Sê indiferente. Ama o poente e o amanhecer, porque não há utilidade, nem para ti, em amá-los. Veste teu ser do ouro da tarde morta, como um rei deposto numa manhã de rosas, com Maio nas nuvens brancas e o sorriso das virgens nas quintas afastadas. Tua ânsia morra entre mirtos, teu tédio cesse entre tamarindos, e o som da água acompanhe tudo isto como um entardecer ao pé de margens, e o rio, sem sentido salvo correr, eterno para marés longínquas. O resto é a vida que nos deixa, a chama que morre no nosso olhar, a púrpura gasta antes de a vestirmos, a lua que vela o nosso abandono, as estrelas que estendem o seu silêncio sobre a nossa hora de desengano. Assídua, a mágoa estéril e amiga que nos aperta ao peito com amor.
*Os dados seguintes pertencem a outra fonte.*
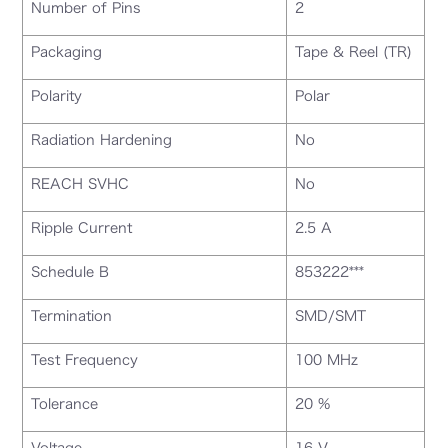
Number of Pins
2
Packaging
Tape & Reel (TR)
Polarity
Polar
Radiation Hardening
No
REACH SVHC
No
Ripple Current
2.5 A
Schedule B
853222***
Termination
SMD/SMT
Test Frequency
100 MHz
Tolerance
20 %
Voltage
16 V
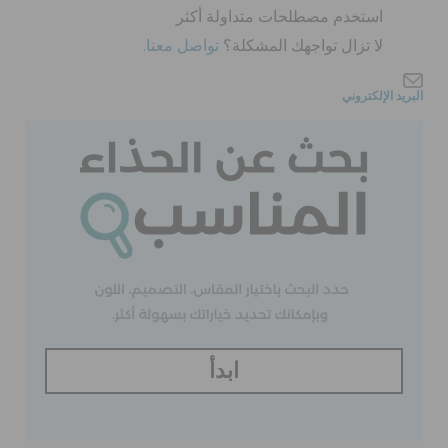
كروكس لمكان العمل
استخدم مصطلحات متداولة أكثر
لا تزال تواجهك المشكلة؟
تواصل معنا.
تنزيلات
البريد الإلكتروني
مميز
تسجيل الدخول / اشتراك
قائمة الامنيات
تحديد موقع المتجر
ابدأ
حالة الطلبية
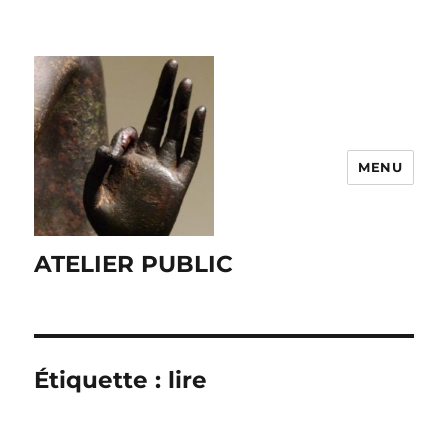
MENU
ATELIER PUBLIC
Étiquette :
lire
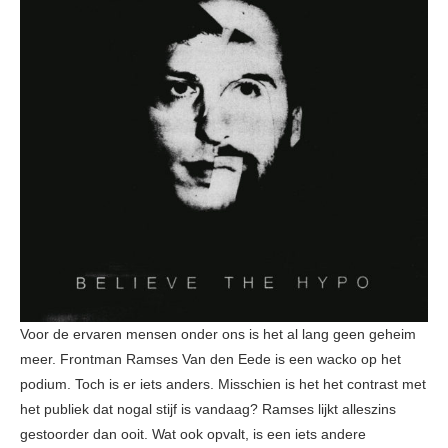
Voor de ervaren mensen onder ons is het al lang geen geheim
meer. Frontman Ramses Van den Eede is een wacko op het
podium. Toch is er iets anders. Misschien is het het contrast met
het publiek dat nogal stijf is vandaag? Ramses lijkt alleszins
gestoorder dan ooit. Wat ook opvalt, is een iets andere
Meu destino é a decadência.

Meu domínio foi outrora em vales fundos. O som de águas que nunca sentiram sangue regava o mundo dos meus sonhos. O copado das árvores do que esquece a vida era verde sempre nos meus esquecimentos. A lua era fluida como água entre pedras. O amor nunca veio àquele vale e por isso tudo ali era feliz. Mero sonho, sem amor, nem deuses em templos, passando entre a brisa e a hora una e sem que soubesse saudades das crenças mais bêbadas, mais escusas.